UNTERSUCHTER TEXT =
Fürsorge für das Alter und im Alter: gesunde Lebensjahre 

Unser Leben als RentnerIn hängt auch maßgeblich davon ab, wie lange wir gesund und munter sind. Und das variiert ganz deutlich in Europa, was wiederum mit dem Einkommen und den Lebensverhältnissen zusammenhängt. Im Osten Europas lässt sich eine Spanne von ca. 7 Jahren erwarten, die man nach Arbeitsende gesund und munter weiterlebt, also bis zu einem Alter von ungefähr 72 Jahren (Abbildung 2). In der Mitte Europas liegt dieser Zeitraum bei 10,5 Jahren, d. h. bis zum 75,5. Lebensjahr. Und dieser Unterschied wurde über die vergangenen Jahre nicht kleiner, im Gegenteil, er steigt für Menschen aus der Mitte Europas nicht nur gegenüber denen aus dem Osten, sondern auch gegenüber denen aus dem Süden. Nennt man das europäische Integration?

STUDIENMATERIAL =

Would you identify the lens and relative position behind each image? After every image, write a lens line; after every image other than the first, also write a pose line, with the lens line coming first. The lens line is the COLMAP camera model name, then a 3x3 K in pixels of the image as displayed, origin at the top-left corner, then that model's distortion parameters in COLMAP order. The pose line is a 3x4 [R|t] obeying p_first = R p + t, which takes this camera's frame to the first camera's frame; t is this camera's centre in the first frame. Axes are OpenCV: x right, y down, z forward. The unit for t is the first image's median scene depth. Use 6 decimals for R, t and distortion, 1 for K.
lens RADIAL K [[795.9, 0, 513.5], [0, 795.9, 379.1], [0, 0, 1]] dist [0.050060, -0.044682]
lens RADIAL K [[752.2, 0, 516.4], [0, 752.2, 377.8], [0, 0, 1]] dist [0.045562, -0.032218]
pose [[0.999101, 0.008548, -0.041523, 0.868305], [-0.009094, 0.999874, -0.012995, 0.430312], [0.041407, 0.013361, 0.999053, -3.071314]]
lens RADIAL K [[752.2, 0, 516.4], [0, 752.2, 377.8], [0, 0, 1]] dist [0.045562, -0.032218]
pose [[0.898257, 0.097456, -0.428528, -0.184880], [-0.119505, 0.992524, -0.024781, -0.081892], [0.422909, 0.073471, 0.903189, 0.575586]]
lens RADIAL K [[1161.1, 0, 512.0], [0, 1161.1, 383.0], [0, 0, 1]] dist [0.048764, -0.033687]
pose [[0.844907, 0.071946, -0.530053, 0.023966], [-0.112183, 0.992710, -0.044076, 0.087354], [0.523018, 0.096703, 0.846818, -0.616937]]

ZIEL DER AUFGABE = Schreibe den Text über gesunde Lebensjahre im Alter im Anschluss an seinen letzten Satz weiter.

ERGEBNIS =
Fehlende Kooperation bzw. soziale Isolation

Gutes Leben heißt auch gute soziale Beziehungen und freie Kooperation. Und beide lassen nach – in den letzten Jahrzehnten allgemein gesellschaftlich, aber insbesondere für Menschen im höheren Lebensalter. Bei den unter 26-Jährigen leiden mit deutlich unter 10 % relativ wenige an sozialer Isolation, bei 26-45-Jährigen sind es ungefähr 17 %, bei über 65-Jährigen schon klar über 20 %. Und wenig erstaunlich: Gute ökonomische Verhältnisse, d. h. ordentliches Geld als Einkommen, schützt vor sozialer Isolation. Dagegen führt ein schlechter Gesundheitszustand diese herbei. Der Hauptfaktor, der das Leiden an sozialer Isolation zu 50 % erklärt, wird durch den Wohnort bestimmt. In Nord-, Süd- und West-Europa liegt die Zahl der Menschen, die sich weniger als einmal im Monat mit anderen treffen, deutlich unter 20 %, in Osteuropa liegt dieser Prozentsatz klar über 30 %. Was zu erwarten war, bei den niedrigen Renten im Osten Europas und den wenigen gesunden Lebensjahren, die ab 65 Jahren bleiben. Und soziale Isolation macht einsam, wenn sie auch nicht immer so empfunden wird.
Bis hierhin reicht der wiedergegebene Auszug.